Biden replayed a cold war script familiar to Harry Truman and John Kennedy, Richard Nixon and Ronald Reagan—unite the allies, affirm US commitment, and tread gently in the vicinity of the escalation steps going from military conflict to nuclear conflagration. (Ah, Dr Strangelove, you’re back—we prayed never to see you again.)

In Poland, Biden could channel Kennedy’s famous Berlin speech with his version of ‘I am a Ukrainian’. Warsaw heard the greatest foreign policy speech of Biden’s career; even the characteristic Biden stumbles worked, underlining the emotion felt and the strength of the words. But the president’s plea for peace couldn’t include a Reagan-style demand to ‘tear down this wall’. Today’s sudden need is for new walls.

Cold war 2.0 is born in Europe, as was cold war 1.0. So far, so distressingly familiar. What’s not clear on day 33 of Europe’s new cold war is how this will play in Asia.

In cold war 1.0, the proxy wars were fought in Asia. One of the many unknowables yet to unfold is Asia’s response to Europe’s struggle. The caution of India and ASEAN in commenting on Ukraine is a replay of the old non-aligned instinct and interest.

In the 20th century, the global balance was set by Europe and the US. In this century, the global balance will be set in the Indo-Pacific. China’s decisions about Putin and Ukraine will shape much. Cold war 1.0 was global. Perhaps cold war 2.0 will be more about Europe, if China holds back from Russia.

Xi Jinping is going to have to define the limited liability elements of the ‘no limits’ partnership he announced with Putin on 4 February. The ‘no limits’ sentence in the China–Russia communiqué went on to pledge there were ‘no “forbidden” areas of cooperation’. Oh, how the Chinese apparatchiks who approved those words must be rethinking their career trajectory.

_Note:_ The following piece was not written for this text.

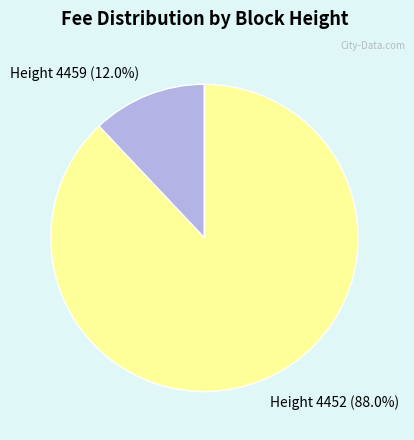

Is there a majority slice in this chart?

Yes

Within two months of that extravagant blandishment, Beijing confronts what must be limited and how much will be forbidden to its weaker partner. It’s an exquisite cold war dilemma: for the sake of the alliance, how much does the major power, China, tie itself to the choices and caprices of the minor power?

The Strategist’s national security editor, Anastasia Kapetas, has written a series of fine pieces this month probing the emerging limits to China’s help and Russia’s worth as a strategic partner. Her judgement is that ‘the costs of underwriting the economy of a malevolent nuclear-weapon power in rapid decay could outweigh any gains. Russia may be too big, too nativist and too chaotic to become a useful, quiescent client state for China in the long term.’

The purpose of holding hands with Putin is to weaken the US, not to bind China to a Russia that daily demonstrates the dimensions of its blunder and the extent of Putin’s blindness.

The world looked different back on 4 February when Xi signed up to the ‘no limits’ bit of blandiloquence. What Putin and Xi thought they knew back then is being confounded, as Kapetas notes:

At the crux of China’s dilemmas is a deeper issue. Russia and Beijing have enjoyed the benefits of the global political and economic order while undermining it under the cover of the grey zone, believing that the status quo powers would be reactive, risk-averse and divided and would continue to focus on damage minimisation rather than coordinated deterrence.

Wars change much, and they can do it quickly. The grey zone needs the cover of the hot peace for its work of misinformation, calibrated shoves and calculated nastiness.

Cold war 2.0 has swept aside the grey, giving Europe a sharp black–white reality.

China havers and Asia holds its breath. Europe confronts its new war—both hot and cold—while the Indo-Pacific ponders what comes next.